主人公はけっこうなダメ男で、なのにいろいろと不思議なことがあって、オーセンティックなバーを譲り受けることになる。この主人公のダメっぷりが非常に青年誌的なのだ。

元カノに心を残しながらも、一緒にバーをキリモリする女子や他店のバーテンダー女子との未来を予感させつつ、しかしちゃんとしょーもないふわふわした感じの花屋の美女にフラフラっとなる(女性目線で言うと「結局この手の女に行くんかい!」ってやつね)。

けれど、そこはそれ、その美女のしょーもなさに結局傷つけられたりしていく意地悪なストーリー展開は、ちゃんといくえみワールドだったりする。

物語は、そうしたダメ男の恋の日常を描きながら、亡くなってしまったバーの元マスターと、その娘のストーリーがゆっくりと流れていく。

全員がいい人でも悪い人でもなく、どこまでも等身大な登場人物たちのちょっぴりドロドロした日常と、少し渋めのファンタジーが錯綜して、なんだか切なく美しく読めてしまう。そう、人生って、こんな感じ。そんな風に身体中に沁み入ってきて気づいたら中毒化していくところは、まさにいくえみ作品の真骨頂だ。

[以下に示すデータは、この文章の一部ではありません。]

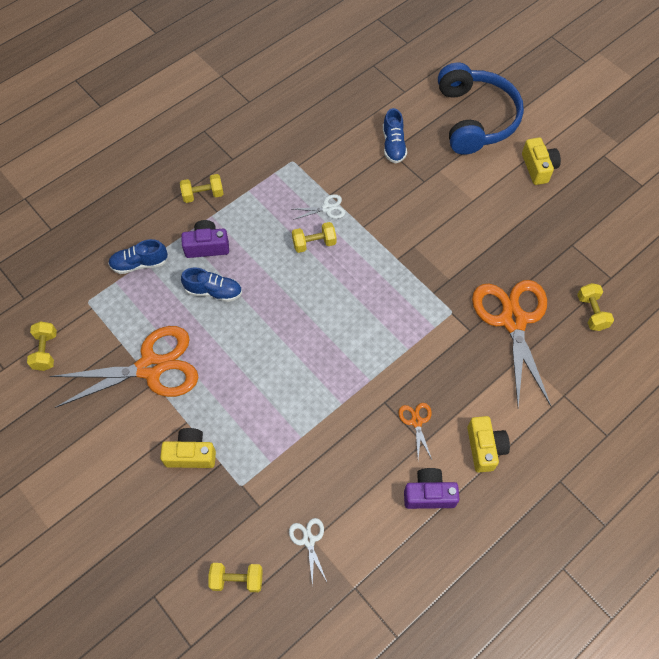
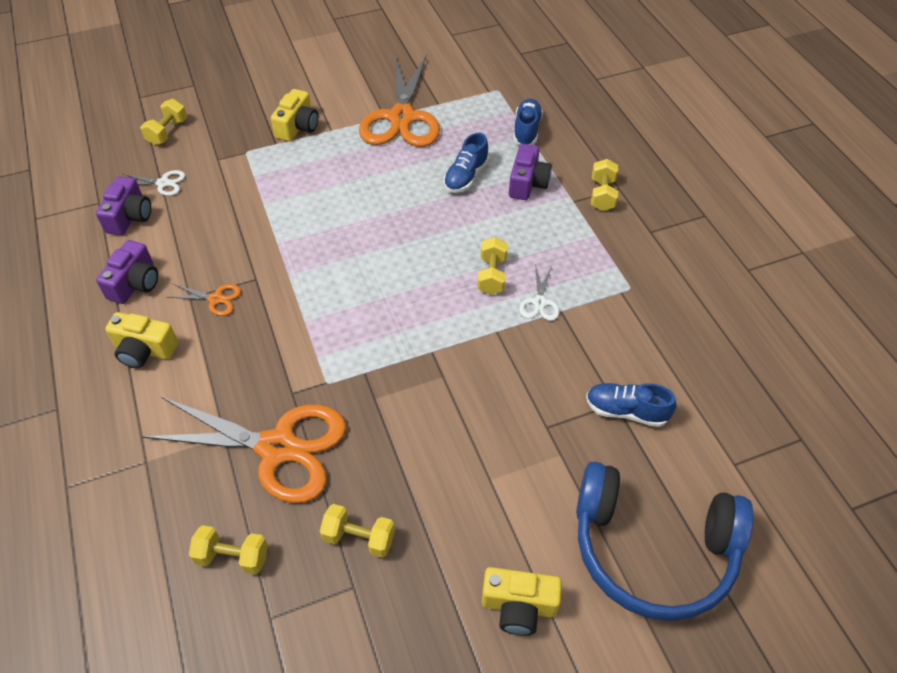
camera: 110 degrees right, 10 degrees down
yellow dumbbell [27,321,57,371] -> yellow dumbbell moved to [320,504,395,558]
none -> purple camera [96,176,151,235]

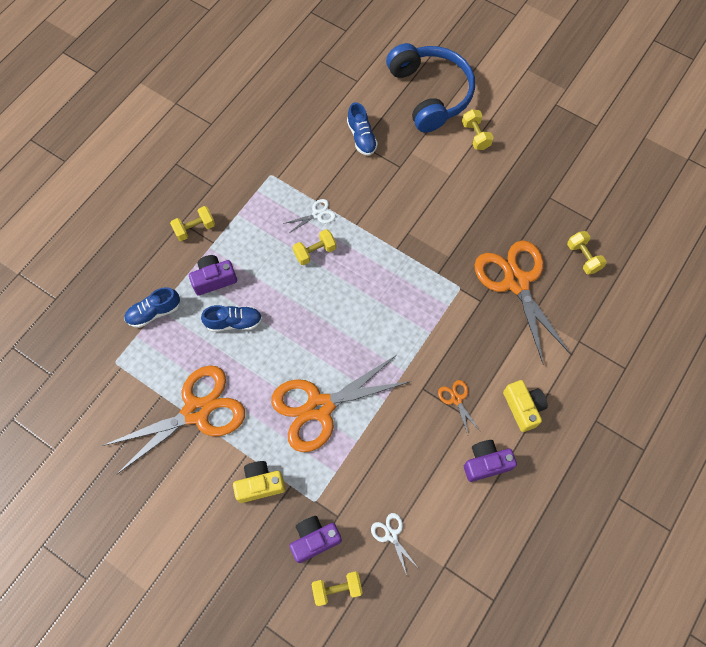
camera: 125 degrees left, 15 degrees up
purple camera [96,176,151,235] -> purple camera moved to [289,516,342,563]
yellow dumbbell [320,504,395,558] -> yellow dumbbell moved to [462,109,494,150]
yellow camera [482,567,562,636] -> none
none -> orange scissors [271,355,411,452]

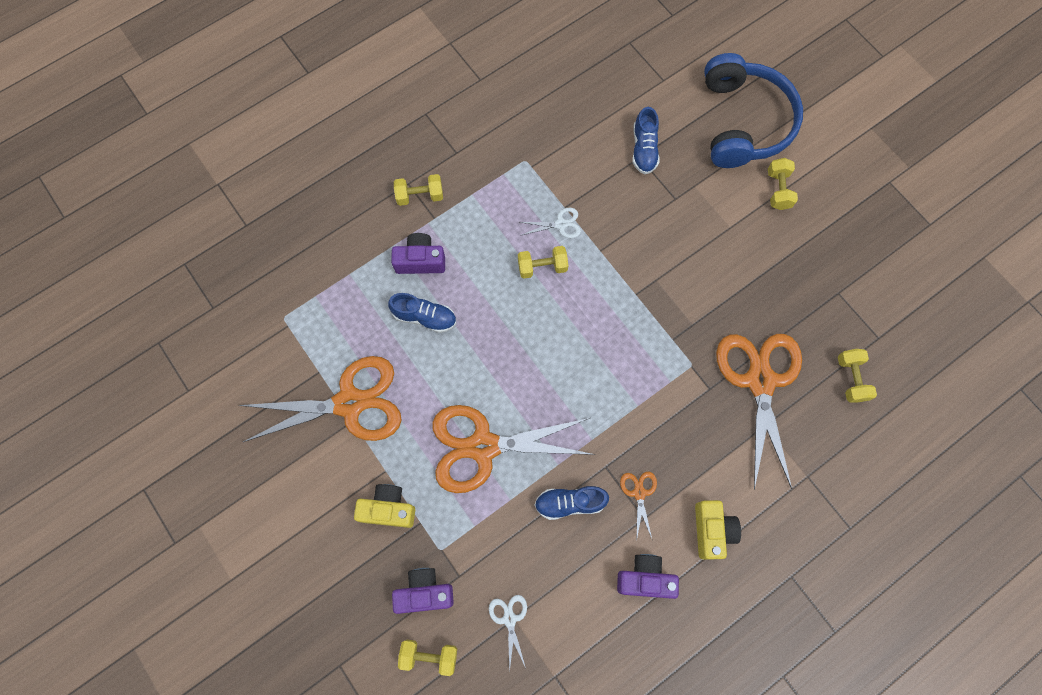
camera: 20 degrees right, 5 degrees up
blue shoe [124,287,180,328] -> blue shoe moved to [535,486,609,520]

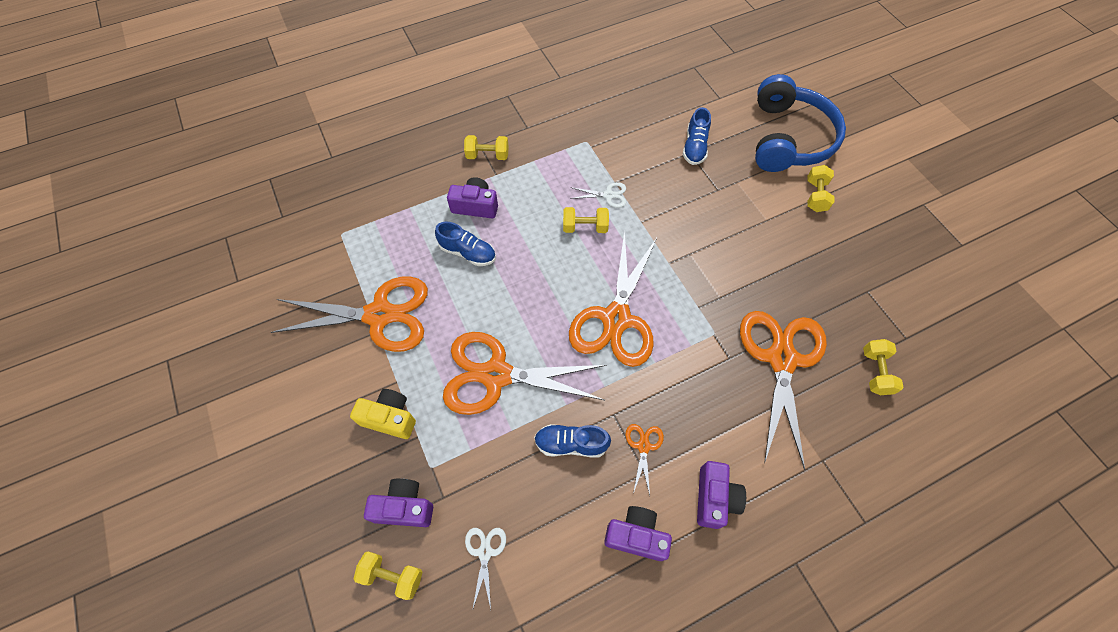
camera: 10 degrees right, 10 degrees down
yellow camera [695,500,741,559] -> purple camera [697,461,746,529]
none -> orange scissors [569,230,657,367]

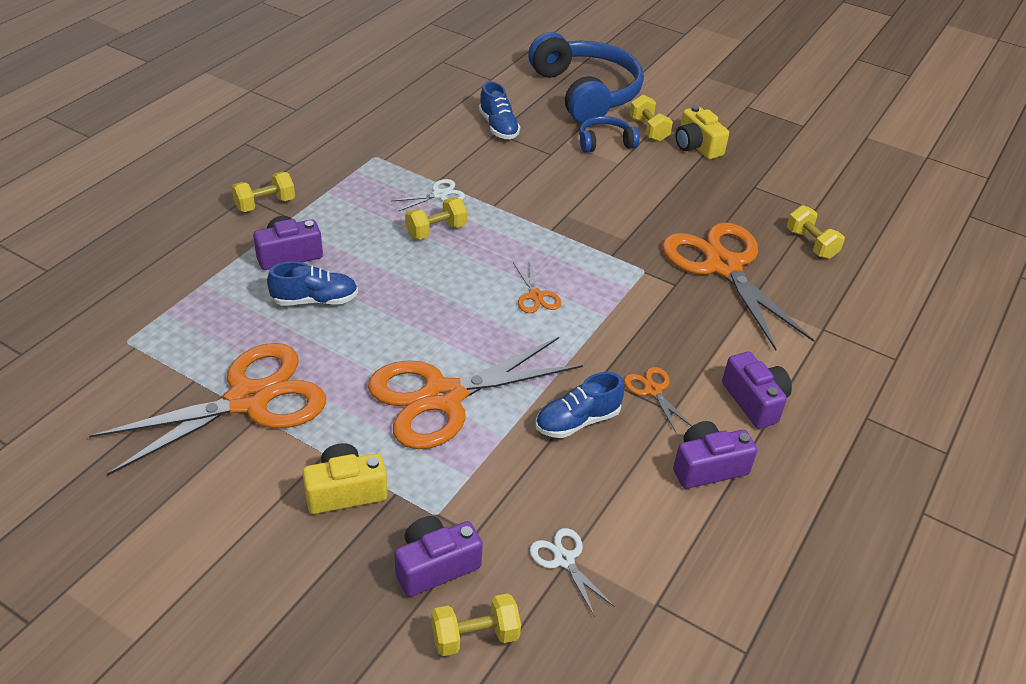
camera: 35 degrees left, 20 degrees down
orange scissors [569,230,657,367] -> orange scissors [513,259,561,313], size x0.41
none -> blue headphones [579,116,640,153]
none -> yellow camera [675,105,729,159]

そうか、このおもしろさは、女性向け漫画じゃなくても成り立つのか。いやそんなふうにジェンダーを決めつけない時代になっているということなのか。いずれにしてもいくえみ作品を読む機会が増えることは、シンプルに嬉しい。この作品をガチで読んでいる男性と、そのうち語ってみたいものである。